The ancient Kanheri Caves of north Mumbai lie within the forest on a rocky plateau in the present day Sanjay Gandhi National Park [SGNP]. Lat long: 19°13’ N; 72°55’ E
This is a highly under rated attraction, well worth at least a half day trip for both visitors to, and local residents of Bombay. An early start is recommended to beat Mumbai's infamous heat, and combined with the National Park, this makes a good picnic - provided you pack your hamper from home for apart from biscuits and tea available at the caves site, and fruits hawked by the tribal vendors, no food is sold within the national park.

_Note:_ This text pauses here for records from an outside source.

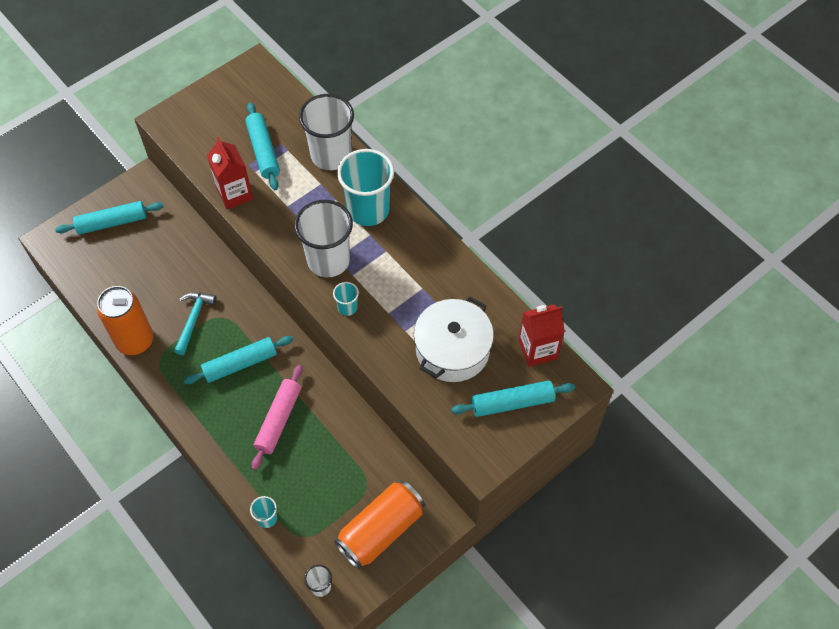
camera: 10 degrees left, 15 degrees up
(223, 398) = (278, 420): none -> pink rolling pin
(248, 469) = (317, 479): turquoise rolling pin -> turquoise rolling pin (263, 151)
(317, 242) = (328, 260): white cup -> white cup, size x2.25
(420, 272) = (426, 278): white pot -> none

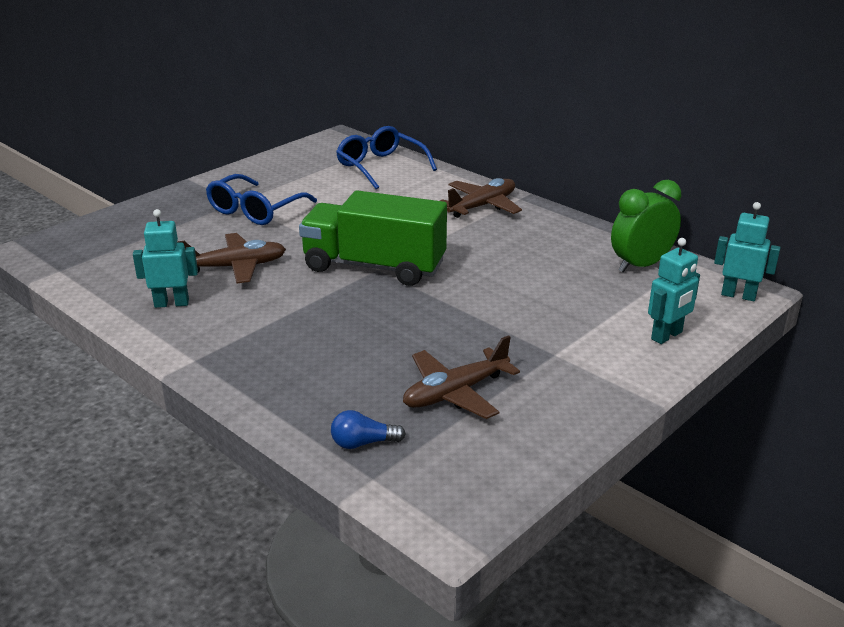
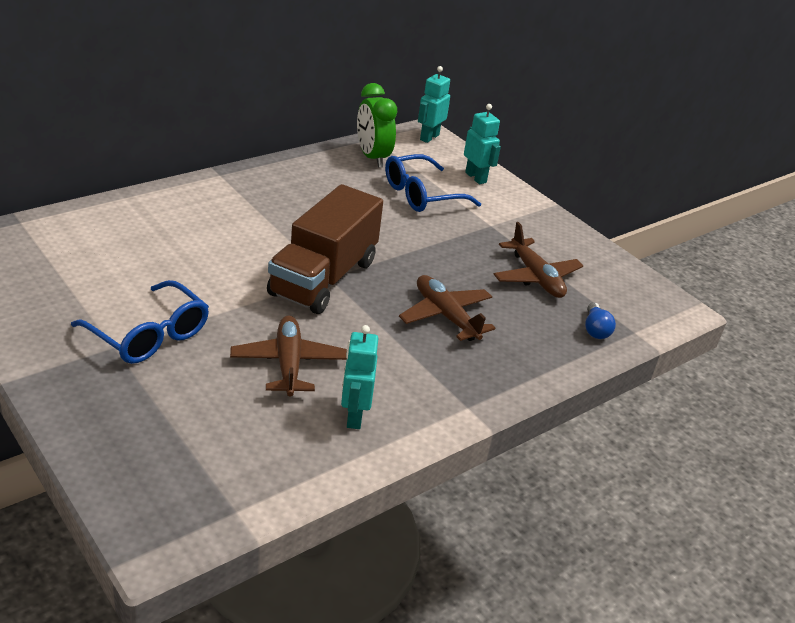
camera: 85 degrees left, 5 degrees up
(374, 266) = (324, 278): green truck -> brown truck
(380, 166) = (83, 232): blue glasses -> blue glasses (421, 195)
(482, 206) = (225, 196): brown plane -> brown plane (446, 316)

Closest suburban railway station: Borivili East on the Western Churchgate line.
Entry via the SGNP main gate at the W.E. Highway in Borivili East. Tickets for vehicle and per head need to be purchased to enter the SGNP which is open from 7.30am. Additional entry tickets per head [Rs 5/- for Indians] to be bought at the Kanheri Caves site which is approximately 5km inside the park. The cave site is managed by the Archaeological Survey of India [ASI].
Guides can be engaged at Kanheri from amongst moonlighting ASI staff. Rates negotiable at approx. 100 - 200 INR. At least two hours are required for an introductory visit to this ancient site. History and archaeology buffs will naturally want to spend longer and make repeated visits.
It is worth walking right up to the rocky plateau atop the caves to enjoy the breeze and lovely view of suburban Mumbai, the dense forests of SGNP and a glimpse of the Tulsi Lake. In the monsoons, the pathways are treacherously slippery but the scenery is stunningly beautiful with lush greenery, waterfalls and streams in abundance. In heavy rains, some of the caves themselves turn into spectacular waterfalls!
Some historical facts:
Kanheri or Krishnagiri, Kanhasela, Kanhagiri as it was once known, is a 2000 year old Buddhist site from the period 3BC to 11AD.
In its heyday, Kanheri was a major centre of Buddhist learning, due to its proximity to the ancient sea port of Sopara, present day Nala Sopara. Both the Hinayana and Mahayana paths of Buddhism were established here. The older, austere caves are the Hinayana influence and the ornately carved and embellished caves from the Mahayana stream.
The ancient site has an elaborate rainwater harvesting and drainage system, still in place and very much in use even today.
Kanheri has the largest number of cave excavations in a single hill, with Chaityagrihas i.e. places of worship, Viharas or monasteries, Water cisterns and cemetary.
Several inscriptions at Kanheri, refer to the ancient Buddhist sites of Sopara, Nasika, Chemuli, Kalyana, Amravati etc.
Cave 3 is the most prominent Chaityagriha c. 172-201 A.D. This chaityagrha is the second largest in India, after Karla which it closely resembles. The outside walls have two huge sculptures of standing Buddha and other Bodhisattva images. These sculptures are circa the 5th – 6th centuries A.D.
Cave 1 is unfinished, also a chaityagriha, c. 5th – 6th centuries A.D.
Cave 11 consists of a huge hall with a front verandah and a shrine on the back wall of Buddha in dharmacakrapravardana mudra.
Some of the caves have stone carvings and sculptures. Buddha is standing or seated, some times flanked by Bodhisattvas, and rarely with consorts. Sculptures of Avalokitesvara can be seen in a few caves along with depictions from the Jataka.
The cemetary is on an isolated terrace, where stone and brick structural stupas were erected on the charred remains of distinguished monks.